> _What you have to do_
Among the entries below, find the line with "76: (363, 92, 1.61)" and the line with "80: (186, 232, 1.19)". Return exactly those lines and every line between them, but no pictures.

Dataset excerpts
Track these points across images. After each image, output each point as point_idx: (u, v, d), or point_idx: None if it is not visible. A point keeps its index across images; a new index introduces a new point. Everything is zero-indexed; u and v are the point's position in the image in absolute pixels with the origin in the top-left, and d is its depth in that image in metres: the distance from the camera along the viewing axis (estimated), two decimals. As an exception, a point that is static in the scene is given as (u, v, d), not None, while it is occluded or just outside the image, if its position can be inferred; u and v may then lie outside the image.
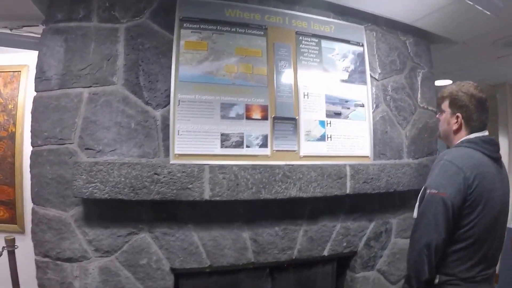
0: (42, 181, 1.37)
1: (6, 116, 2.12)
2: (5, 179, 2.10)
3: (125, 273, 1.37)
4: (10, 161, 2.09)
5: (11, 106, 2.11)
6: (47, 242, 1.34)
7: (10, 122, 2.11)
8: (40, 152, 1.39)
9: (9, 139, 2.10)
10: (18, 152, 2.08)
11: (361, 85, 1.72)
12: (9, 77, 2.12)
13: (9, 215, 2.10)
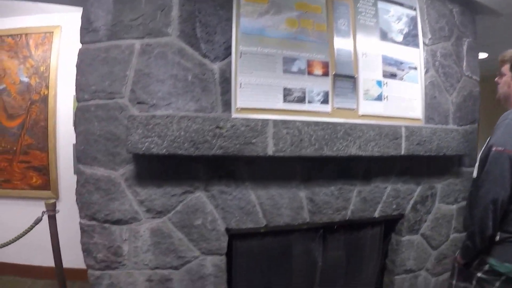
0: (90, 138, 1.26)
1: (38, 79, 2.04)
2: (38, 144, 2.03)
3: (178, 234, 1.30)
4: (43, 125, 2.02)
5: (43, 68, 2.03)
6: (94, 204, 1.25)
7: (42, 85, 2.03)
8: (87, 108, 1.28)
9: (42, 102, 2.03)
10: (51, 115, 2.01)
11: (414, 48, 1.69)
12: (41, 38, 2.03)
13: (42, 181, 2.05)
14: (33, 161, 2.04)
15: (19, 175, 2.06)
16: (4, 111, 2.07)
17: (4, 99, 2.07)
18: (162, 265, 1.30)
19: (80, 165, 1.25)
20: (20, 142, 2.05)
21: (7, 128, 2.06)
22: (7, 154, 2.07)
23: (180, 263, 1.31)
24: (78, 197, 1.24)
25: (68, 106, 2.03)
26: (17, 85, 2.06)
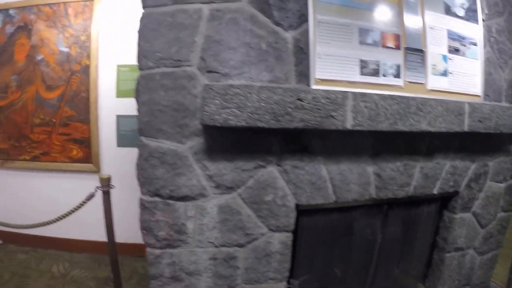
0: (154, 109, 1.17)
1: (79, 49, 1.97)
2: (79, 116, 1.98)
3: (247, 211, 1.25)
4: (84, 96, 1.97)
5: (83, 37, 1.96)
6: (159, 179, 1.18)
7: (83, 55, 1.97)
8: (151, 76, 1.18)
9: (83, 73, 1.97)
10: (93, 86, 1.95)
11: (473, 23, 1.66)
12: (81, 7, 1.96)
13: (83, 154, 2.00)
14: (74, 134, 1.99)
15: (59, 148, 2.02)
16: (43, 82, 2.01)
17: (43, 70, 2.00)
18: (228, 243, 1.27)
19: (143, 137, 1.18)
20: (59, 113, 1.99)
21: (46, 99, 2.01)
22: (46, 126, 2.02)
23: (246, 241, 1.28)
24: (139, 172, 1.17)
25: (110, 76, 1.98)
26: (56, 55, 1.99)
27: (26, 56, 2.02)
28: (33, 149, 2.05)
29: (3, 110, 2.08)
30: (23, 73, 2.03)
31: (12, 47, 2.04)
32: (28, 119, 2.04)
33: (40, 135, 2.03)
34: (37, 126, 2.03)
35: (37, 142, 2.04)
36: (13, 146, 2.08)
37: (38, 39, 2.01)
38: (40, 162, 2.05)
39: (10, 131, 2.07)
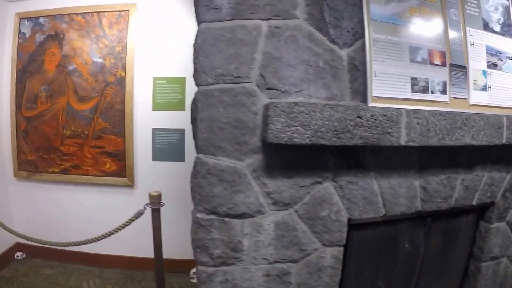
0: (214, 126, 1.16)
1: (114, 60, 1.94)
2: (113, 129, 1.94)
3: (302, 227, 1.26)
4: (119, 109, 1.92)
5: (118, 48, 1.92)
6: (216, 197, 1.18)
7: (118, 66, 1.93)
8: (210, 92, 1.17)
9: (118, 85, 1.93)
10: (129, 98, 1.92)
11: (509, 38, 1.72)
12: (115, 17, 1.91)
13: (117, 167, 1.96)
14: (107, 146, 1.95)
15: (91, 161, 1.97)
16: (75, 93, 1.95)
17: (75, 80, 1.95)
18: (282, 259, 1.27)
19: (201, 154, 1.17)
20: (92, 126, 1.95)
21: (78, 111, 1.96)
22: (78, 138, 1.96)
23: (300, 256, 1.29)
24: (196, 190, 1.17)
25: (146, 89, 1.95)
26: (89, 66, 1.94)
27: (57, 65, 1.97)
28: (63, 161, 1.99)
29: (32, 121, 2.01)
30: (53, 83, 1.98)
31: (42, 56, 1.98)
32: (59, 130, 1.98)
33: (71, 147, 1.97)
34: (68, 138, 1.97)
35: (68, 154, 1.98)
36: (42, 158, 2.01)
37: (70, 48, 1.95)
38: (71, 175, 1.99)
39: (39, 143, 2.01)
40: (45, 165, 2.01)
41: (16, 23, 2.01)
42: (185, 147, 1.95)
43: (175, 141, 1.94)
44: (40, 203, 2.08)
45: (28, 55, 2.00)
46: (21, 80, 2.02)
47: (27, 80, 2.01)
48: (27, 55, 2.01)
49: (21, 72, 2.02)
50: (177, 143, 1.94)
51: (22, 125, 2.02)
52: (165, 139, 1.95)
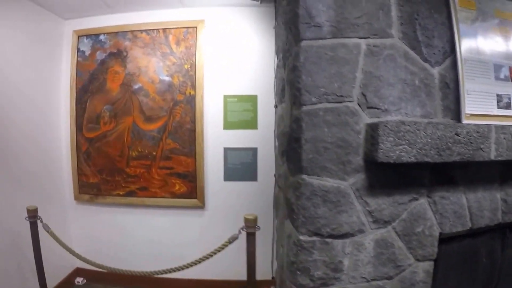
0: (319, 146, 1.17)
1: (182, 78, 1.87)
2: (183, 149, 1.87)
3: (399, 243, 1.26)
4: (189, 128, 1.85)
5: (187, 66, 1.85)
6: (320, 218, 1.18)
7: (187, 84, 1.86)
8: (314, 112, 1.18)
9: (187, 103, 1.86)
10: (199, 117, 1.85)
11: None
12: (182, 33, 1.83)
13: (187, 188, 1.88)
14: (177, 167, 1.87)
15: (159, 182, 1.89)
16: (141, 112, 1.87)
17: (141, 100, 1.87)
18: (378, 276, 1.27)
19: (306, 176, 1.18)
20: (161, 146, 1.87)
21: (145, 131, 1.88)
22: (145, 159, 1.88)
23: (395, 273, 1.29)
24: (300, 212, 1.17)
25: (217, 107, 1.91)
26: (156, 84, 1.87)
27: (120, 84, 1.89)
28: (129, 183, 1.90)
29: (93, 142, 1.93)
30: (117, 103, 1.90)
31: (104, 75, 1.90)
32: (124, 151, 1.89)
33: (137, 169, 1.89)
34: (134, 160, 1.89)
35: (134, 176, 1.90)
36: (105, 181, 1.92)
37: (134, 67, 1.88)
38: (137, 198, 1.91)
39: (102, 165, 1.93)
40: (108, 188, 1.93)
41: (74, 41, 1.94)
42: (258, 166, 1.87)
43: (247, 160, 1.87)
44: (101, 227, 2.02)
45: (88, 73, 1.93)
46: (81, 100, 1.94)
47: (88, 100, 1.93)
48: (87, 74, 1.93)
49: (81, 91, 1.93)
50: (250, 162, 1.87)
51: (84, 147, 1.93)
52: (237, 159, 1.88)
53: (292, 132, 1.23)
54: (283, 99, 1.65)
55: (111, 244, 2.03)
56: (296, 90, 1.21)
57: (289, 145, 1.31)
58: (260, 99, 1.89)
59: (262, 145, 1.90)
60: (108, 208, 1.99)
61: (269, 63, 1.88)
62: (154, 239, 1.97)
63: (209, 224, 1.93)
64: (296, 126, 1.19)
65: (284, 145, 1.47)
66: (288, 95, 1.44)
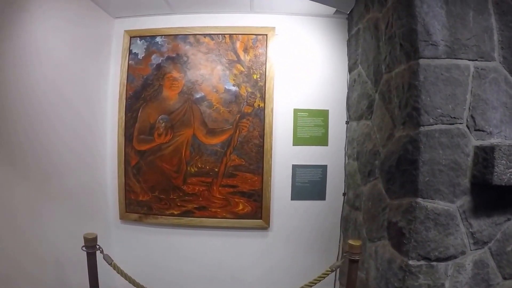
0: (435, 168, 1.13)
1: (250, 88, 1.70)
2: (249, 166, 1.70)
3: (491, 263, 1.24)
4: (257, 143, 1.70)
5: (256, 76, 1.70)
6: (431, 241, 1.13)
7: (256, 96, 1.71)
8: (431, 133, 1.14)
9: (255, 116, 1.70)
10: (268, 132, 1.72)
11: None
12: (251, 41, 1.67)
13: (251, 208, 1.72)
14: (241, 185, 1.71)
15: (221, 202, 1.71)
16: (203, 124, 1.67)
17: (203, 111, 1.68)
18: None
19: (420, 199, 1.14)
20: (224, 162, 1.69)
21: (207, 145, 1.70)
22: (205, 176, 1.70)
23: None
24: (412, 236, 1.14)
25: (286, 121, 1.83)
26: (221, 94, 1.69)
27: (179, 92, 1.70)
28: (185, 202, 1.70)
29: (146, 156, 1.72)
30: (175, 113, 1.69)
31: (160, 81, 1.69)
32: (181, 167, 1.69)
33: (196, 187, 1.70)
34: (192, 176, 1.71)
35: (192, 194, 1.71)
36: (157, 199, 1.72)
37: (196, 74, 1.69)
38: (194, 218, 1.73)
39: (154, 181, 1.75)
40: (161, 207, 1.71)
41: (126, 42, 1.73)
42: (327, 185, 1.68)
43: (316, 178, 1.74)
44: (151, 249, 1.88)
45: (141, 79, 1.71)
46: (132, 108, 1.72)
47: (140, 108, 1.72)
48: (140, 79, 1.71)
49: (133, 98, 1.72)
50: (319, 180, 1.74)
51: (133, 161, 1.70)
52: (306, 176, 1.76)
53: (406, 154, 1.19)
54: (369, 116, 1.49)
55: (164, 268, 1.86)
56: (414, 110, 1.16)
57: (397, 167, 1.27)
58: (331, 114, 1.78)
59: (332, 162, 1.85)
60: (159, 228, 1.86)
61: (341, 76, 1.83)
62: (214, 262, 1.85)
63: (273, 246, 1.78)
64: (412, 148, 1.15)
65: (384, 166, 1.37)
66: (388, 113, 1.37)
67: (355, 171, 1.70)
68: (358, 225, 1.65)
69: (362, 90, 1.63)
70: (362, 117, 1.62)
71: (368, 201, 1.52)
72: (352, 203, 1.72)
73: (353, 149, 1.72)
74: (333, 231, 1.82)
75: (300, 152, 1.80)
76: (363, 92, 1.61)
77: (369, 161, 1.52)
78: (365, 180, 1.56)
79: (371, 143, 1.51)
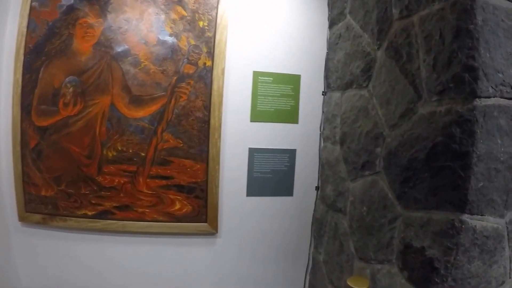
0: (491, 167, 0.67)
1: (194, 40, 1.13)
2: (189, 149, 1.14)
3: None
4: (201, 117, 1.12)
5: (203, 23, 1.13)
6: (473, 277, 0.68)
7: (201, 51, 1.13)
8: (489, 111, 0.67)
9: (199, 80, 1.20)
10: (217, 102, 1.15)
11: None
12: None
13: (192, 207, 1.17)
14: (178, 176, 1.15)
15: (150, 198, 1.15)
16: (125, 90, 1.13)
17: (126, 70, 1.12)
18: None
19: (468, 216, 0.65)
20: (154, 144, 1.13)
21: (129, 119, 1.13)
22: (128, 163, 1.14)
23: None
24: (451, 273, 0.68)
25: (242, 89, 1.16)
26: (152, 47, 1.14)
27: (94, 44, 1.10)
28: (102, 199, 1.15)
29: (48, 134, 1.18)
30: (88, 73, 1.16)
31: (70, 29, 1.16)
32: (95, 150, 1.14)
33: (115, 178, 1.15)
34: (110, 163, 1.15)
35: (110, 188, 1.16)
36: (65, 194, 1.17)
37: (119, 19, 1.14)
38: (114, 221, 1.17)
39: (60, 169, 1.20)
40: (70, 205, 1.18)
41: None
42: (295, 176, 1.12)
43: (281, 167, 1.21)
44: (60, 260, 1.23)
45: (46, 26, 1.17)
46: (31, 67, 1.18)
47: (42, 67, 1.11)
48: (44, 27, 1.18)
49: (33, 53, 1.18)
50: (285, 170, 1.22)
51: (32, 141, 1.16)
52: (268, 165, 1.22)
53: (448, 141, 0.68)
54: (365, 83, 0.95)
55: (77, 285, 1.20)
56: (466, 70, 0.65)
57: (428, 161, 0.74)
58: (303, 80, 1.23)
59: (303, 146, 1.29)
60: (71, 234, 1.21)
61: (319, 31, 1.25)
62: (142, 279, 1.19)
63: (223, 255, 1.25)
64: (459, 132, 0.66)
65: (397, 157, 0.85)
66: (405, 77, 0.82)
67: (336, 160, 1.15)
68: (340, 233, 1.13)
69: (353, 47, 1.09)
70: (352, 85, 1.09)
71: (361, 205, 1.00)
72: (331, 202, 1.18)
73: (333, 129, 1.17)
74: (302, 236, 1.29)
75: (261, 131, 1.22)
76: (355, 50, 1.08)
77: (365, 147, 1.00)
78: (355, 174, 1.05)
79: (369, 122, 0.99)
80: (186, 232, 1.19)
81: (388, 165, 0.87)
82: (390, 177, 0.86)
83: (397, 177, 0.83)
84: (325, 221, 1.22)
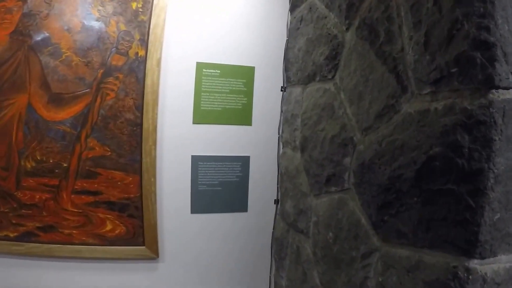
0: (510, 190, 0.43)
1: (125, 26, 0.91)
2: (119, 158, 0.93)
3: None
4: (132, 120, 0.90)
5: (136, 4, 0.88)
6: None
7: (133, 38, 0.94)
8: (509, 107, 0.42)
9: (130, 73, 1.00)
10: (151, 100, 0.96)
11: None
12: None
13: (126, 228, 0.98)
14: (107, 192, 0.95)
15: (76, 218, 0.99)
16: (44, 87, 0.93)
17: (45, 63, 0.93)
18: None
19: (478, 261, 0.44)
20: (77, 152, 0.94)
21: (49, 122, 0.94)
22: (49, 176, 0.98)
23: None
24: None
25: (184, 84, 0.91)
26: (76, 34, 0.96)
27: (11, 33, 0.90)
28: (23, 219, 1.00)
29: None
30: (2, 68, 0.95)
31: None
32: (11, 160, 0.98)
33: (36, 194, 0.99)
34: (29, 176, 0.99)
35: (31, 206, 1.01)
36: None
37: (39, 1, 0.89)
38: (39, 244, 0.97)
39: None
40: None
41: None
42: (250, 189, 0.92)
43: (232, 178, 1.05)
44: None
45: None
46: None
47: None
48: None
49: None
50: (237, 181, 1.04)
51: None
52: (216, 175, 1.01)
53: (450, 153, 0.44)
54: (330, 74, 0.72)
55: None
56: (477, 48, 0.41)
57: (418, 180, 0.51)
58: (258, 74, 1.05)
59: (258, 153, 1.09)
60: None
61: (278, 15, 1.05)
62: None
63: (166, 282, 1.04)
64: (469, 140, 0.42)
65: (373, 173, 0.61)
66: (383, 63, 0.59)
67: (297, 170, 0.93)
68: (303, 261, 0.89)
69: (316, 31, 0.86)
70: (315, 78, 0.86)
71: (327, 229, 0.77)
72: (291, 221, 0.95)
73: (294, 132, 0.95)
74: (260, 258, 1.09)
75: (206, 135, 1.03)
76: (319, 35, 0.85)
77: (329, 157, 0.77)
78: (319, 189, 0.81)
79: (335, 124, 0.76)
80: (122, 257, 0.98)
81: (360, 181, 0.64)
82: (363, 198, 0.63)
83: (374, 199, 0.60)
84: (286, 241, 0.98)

> _Task solution_
76: (363, 92, 1.61)
77: (369, 161, 1.52)
78: (365, 180, 1.56)
79: (371, 143, 1.51)
0: (491, 167, 0.67)
1: (194, 40, 1.13)
2: (189, 149, 1.14)
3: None
4: (201, 117, 1.12)
5: (203, 23, 1.13)
6: (473, 277, 0.68)
7: (201, 51, 1.13)
8: (489, 111, 0.67)
9: (199, 80, 1.20)
10: (217, 102, 1.15)
11: None
12: None
13: (192, 207, 1.17)
14: (178, 176, 1.15)
15: (150, 198, 1.15)
16: (125, 90, 1.13)
17: (126, 70, 1.12)
18: None
19: (468, 216, 0.65)
20: (154, 144, 1.13)
21: (129, 119, 1.13)
22: (128, 163, 1.14)
23: None
24: (451, 273, 0.68)
25: (242, 89, 1.16)
26: (152, 47, 1.14)
27: (94, 44, 1.10)
28: (102, 199, 1.15)
29: (48, 134, 1.18)
30: (88, 73, 1.16)
31: (70, 29, 1.16)
32: (95, 150, 1.14)
33: (115, 178, 1.15)
34: (110, 163, 1.15)
35: (110, 188, 1.16)
36: (65, 194, 1.17)
37: (119, 19, 1.14)
38: (114, 221, 1.17)
39: (60, 169, 1.20)
40: (70, 205, 1.18)
41: None
42: (295, 176, 1.12)
43: (281, 167, 1.21)
44: (60, 260, 1.23)
45: (46, 26, 1.17)
46: (31, 67, 1.18)
47: (42, 67, 1.11)
48: (44, 27, 1.18)
49: (33, 53, 1.18)
50: (285, 170, 1.22)
51: (32, 141, 1.16)
52: (268, 165, 1.22)
53: (448, 141, 0.68)
54: (365, 83, 0.95)
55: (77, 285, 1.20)
56: (466, 70, 0.65)
57: (428, 161, 0.74)
58: (303, 80, 1.23)
59: (303, 146, 1.29)
60: (71, 234, 1.21)
61: (319, 31, 1.25)
62: (142, 279, 1.19)
63: (223, 255, 1.25)
64: (459, 132, 0.66)
65: (397, 157, 0.85)
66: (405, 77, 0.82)
67: (336, 160, 1.15)
68: (340, 233, 1.13)
69: (353, 47, 1.09)
70: (352, 85, 1.09)
71: (361, 205, 1.00)
72: (331, 202, 1.18)
73: (333, 129, 1.17)
74: (302, 236, 1.29)
75: (261, 131, 1.22)
76: (355, 50, 1.08)
77: (365, 147, 1.00)
78: (355, 174, 1.05)
79: (369, 122, 0.99)
80: (186, 232, 1.19)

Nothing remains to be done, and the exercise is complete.